■ **Extract**:
——

# About getting the right roofingftoolbelt



## stevem1820 (Sep 13, 2013)

Please I need your guys help. My boss wants me to get a tool belt for the next job . I do flat roofs not shingles.. Please I would greatly appreciate ur help. Money doesn't matter only if its the right belt. Thank you


----------



## rjbphd (Feb 5, 2010)

stevem1820 said:


> Please I need your guys help. My boss wants me to get a tool belt for the next job . I do flat roofs not shingles.. Please I would greatly appreciate ur help. Money doesn't matter only if its the right belt. Thank you


 This one takes the cake... so ya finally getting out of ur new sewer jobs to become a master roofer..??


----------



## PlumberJ (Dec 12, 2011)

:no:


----------



## Bill (Jun 17, 2008)

Whats next


----------



## Letterrip (Jul 28, 2013)

When it comes to moving water, flat is a bad word here. We only do pitched.


----------



## RealLivePlumber (Jun 22, 2008)

Tell your boss, that according to the Dept. of Labor, if he is requiring you to have it, he must provide it. Its the law. 

Let that sob pay for it.


----------



## Tommy plumber (Feb 19, 2010)

stevem1820 said:


> Please I need your guys help. My boss wants me to get a tool belt for the next job . I do flat roofs not shingles.. Please I would greatly appreciate ur help. Money doesn't matter only if its the right belt. Thank you


 






Bye.


----------

——

■ **The problem**: Extract the passage of the tool belt thread between "## RealLivePlumber (Jun" and "Its the law.", inclusive. The listing comes from a separate source and has no connection to the tool belt thread.

■ **Information provided**:
——

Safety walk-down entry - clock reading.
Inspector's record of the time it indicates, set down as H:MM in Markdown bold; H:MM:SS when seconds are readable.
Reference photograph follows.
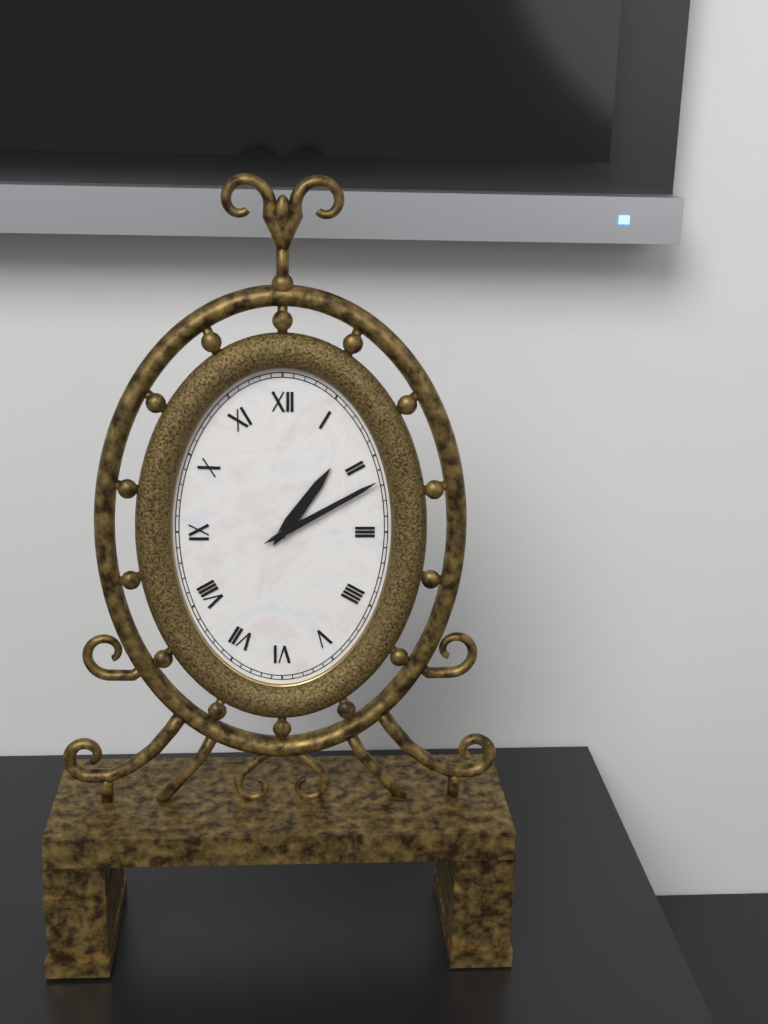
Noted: **1:10**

——

■ **Solved exercise**:
## RealLivePlumber (Jun 22, 2008)

Tell your boss, that according to the Dept. of Labor, if he is requiring you to have it, he must provide it. Its the law.